*SOURCE MATERIAL*:
*** Block opens ***

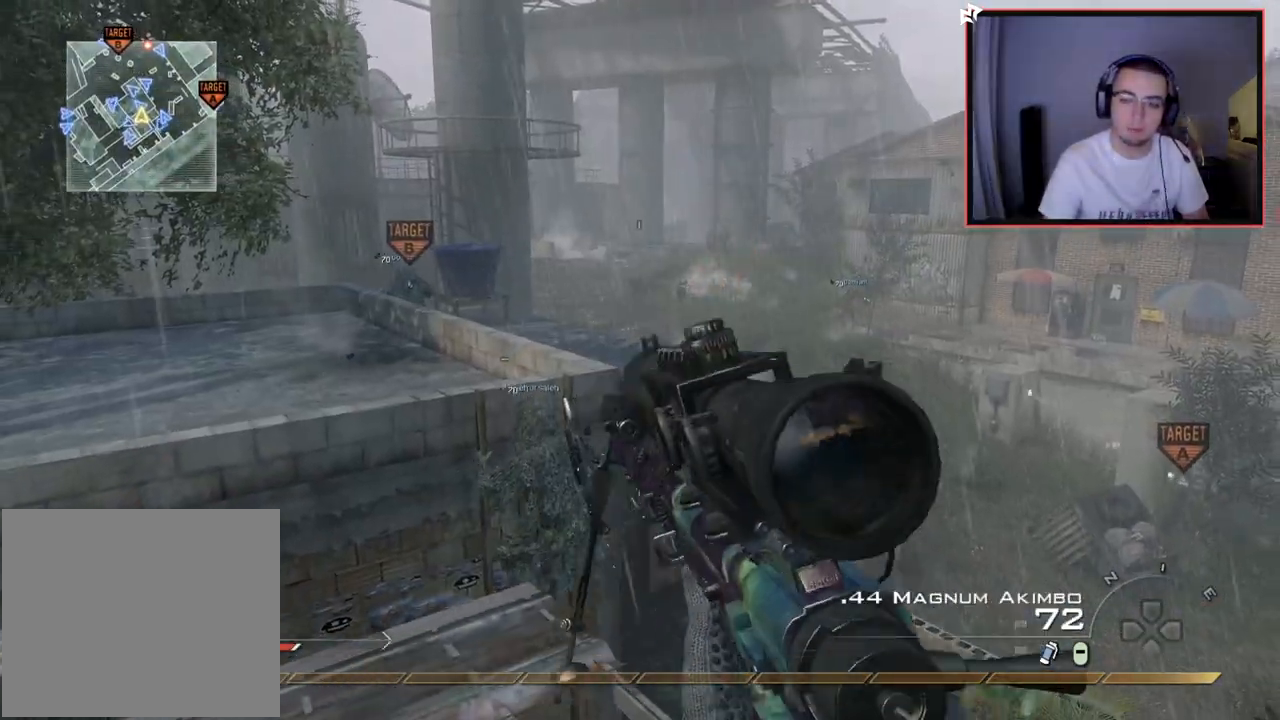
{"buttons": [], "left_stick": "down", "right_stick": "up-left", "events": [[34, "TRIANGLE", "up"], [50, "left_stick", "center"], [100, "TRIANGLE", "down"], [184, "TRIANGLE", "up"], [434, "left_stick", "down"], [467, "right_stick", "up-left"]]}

*** Block closes ***
*** Block opens ***

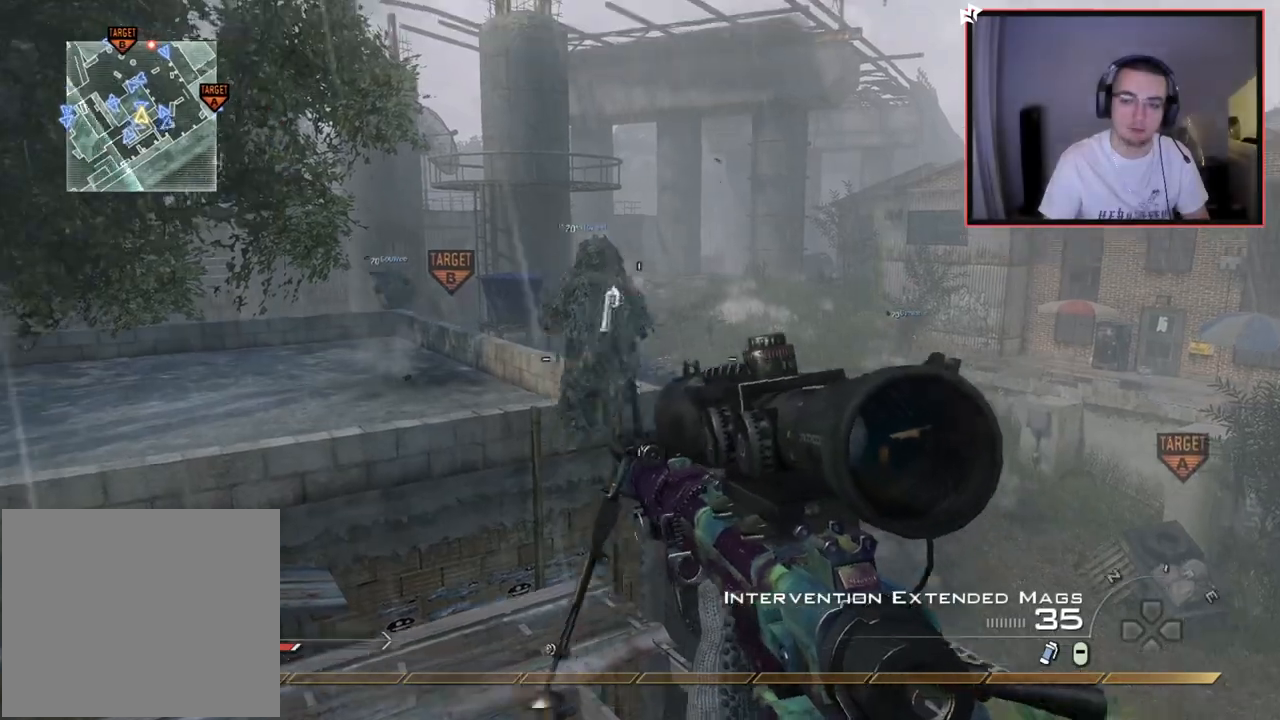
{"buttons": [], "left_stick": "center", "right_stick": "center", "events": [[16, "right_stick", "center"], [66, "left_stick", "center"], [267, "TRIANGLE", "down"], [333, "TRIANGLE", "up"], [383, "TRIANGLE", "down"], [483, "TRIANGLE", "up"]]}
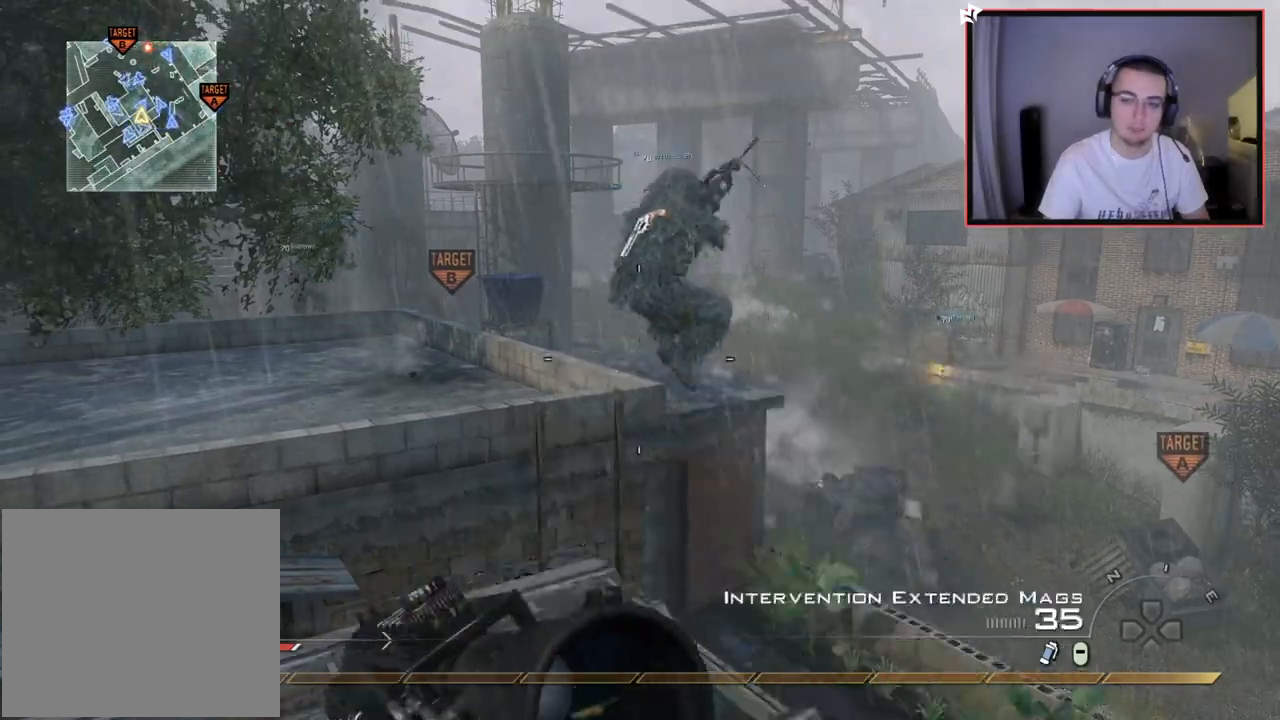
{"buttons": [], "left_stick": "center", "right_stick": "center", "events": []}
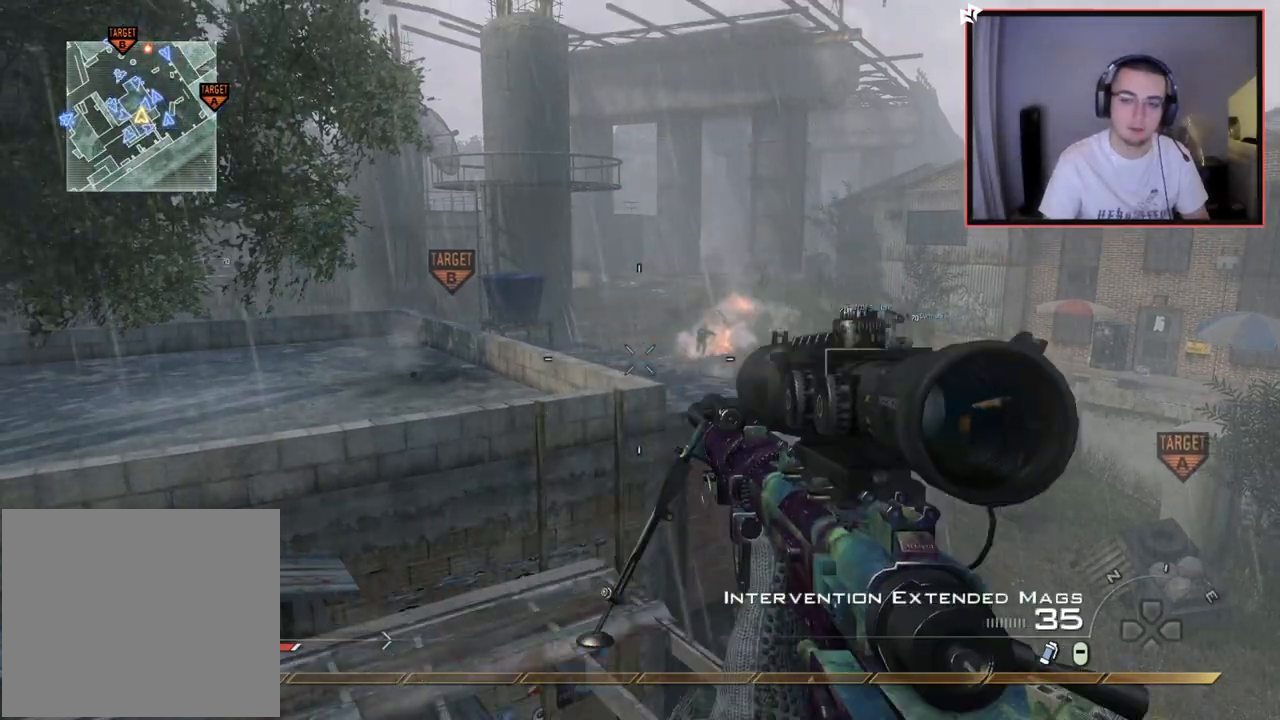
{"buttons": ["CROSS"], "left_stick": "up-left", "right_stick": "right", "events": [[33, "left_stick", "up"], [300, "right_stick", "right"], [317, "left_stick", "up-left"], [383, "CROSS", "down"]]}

*** Block closes ***
*** Block opens ***

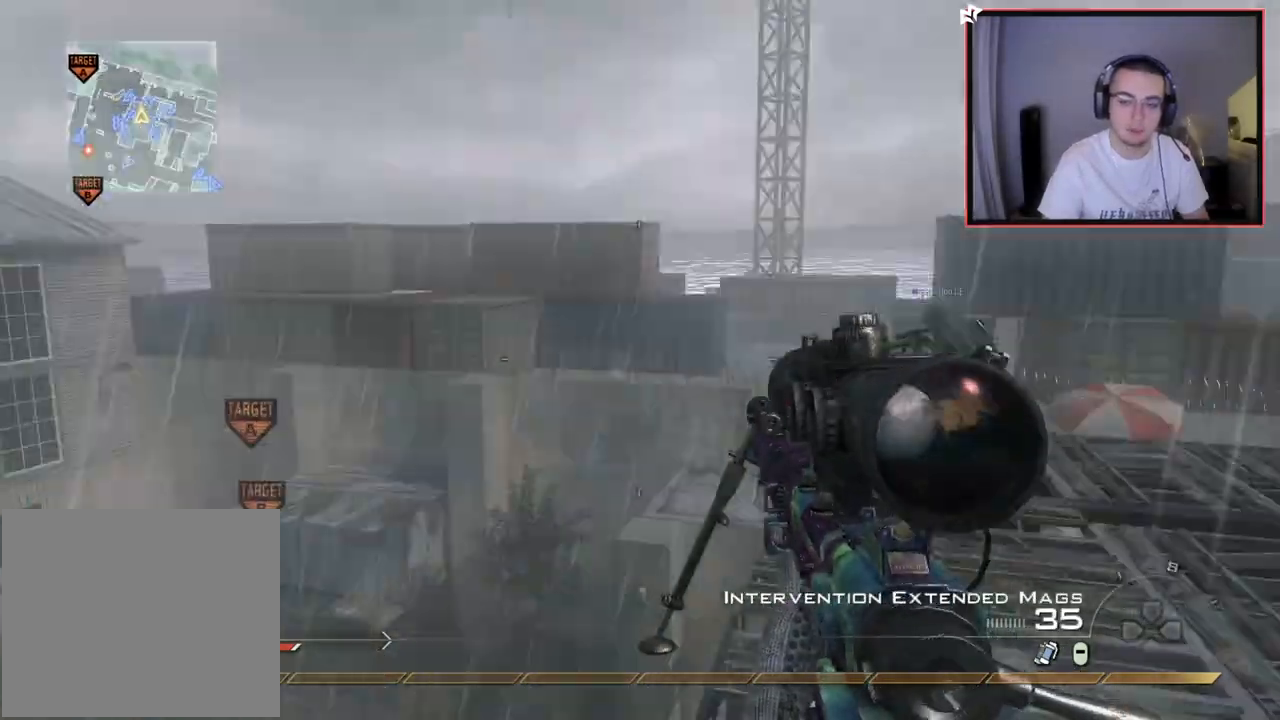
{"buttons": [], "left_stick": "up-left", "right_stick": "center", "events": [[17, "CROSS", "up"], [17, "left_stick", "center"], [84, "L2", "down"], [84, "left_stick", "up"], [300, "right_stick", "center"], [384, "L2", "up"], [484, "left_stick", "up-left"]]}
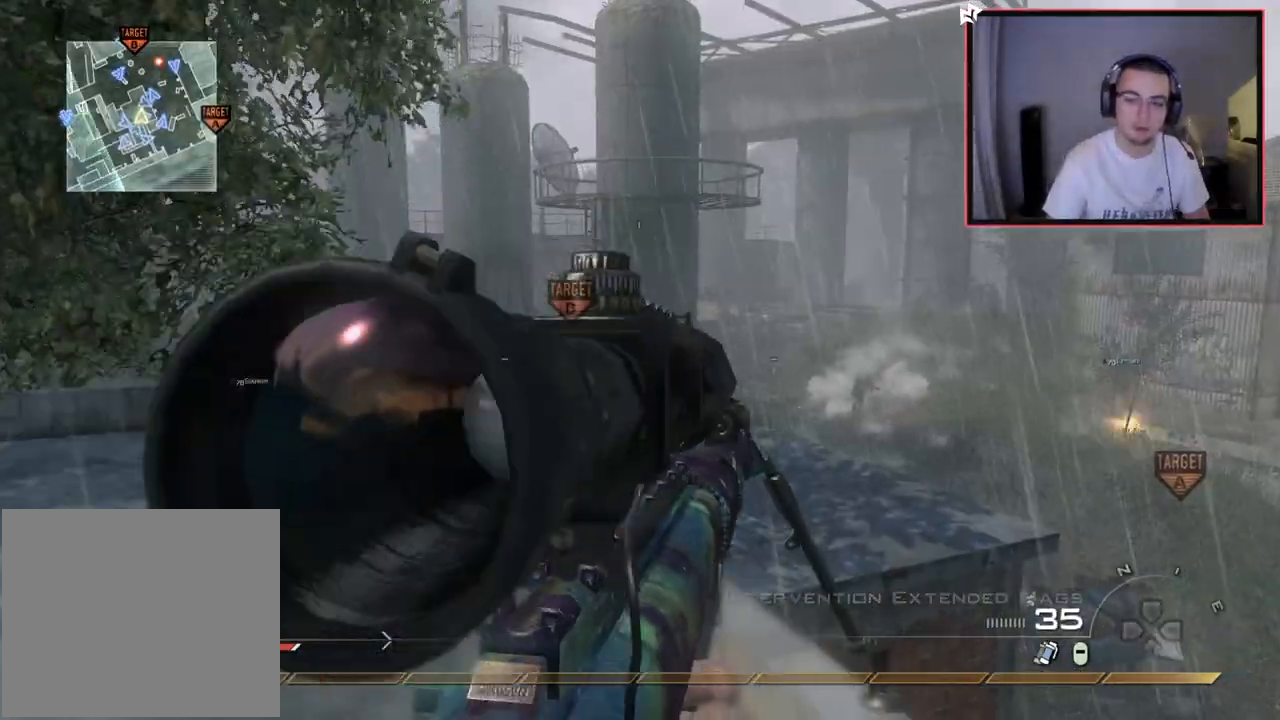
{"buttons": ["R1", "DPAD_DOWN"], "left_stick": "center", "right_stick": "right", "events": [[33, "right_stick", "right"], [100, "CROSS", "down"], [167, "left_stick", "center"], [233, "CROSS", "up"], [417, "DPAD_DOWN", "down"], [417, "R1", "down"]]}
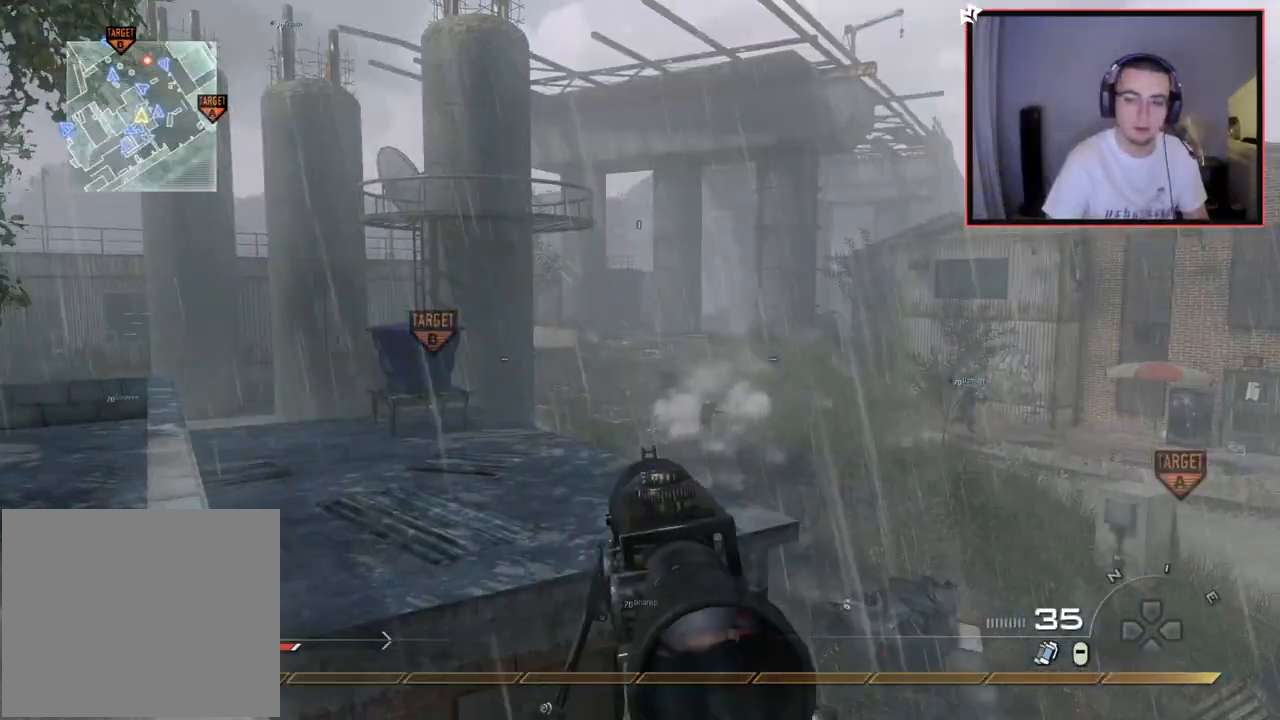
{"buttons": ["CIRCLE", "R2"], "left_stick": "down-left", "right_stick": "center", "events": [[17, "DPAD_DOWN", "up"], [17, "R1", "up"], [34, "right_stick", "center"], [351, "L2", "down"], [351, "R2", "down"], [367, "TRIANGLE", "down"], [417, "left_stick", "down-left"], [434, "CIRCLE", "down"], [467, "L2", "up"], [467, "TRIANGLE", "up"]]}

*** Block closes ***

*PROBLEM TO WORK ON*: For each line of the entries that contains the word "CROSS", make a copy.

*TASK ANSWER*:
{"buttons": ["CROSS"], "left_stick": "up-left", "right_stick": "right", "events": [[33, "left_stick", "up"], [300, "right_stick", "right"], [317, "left_stick", "up-left"], [383, "CROSS", "down"]]}
{"buttons": [], "left_stick": "up-left", "right_stick": "center", "events": [[17, "CROSS", "up"], [17, "left_stick", "center"], [84, "L2", "down"], [84, "left_stick", "up"], [300, "right_stick", "center"], [384, "L2", "up"], [484, "left_stick", "up-left"]]}
{"buttons": ["R1", "DPAD_DOWN"], "left_stick": "center", "right_stick": "right", "events": [[33, "right_stick", "right"], [100, "CROSS", "down"], [167, "left_stick", "center"], [233, "CROSS", "up"], [417, "DPAD_DOWN", "down"], [417, "R1", "down"]]}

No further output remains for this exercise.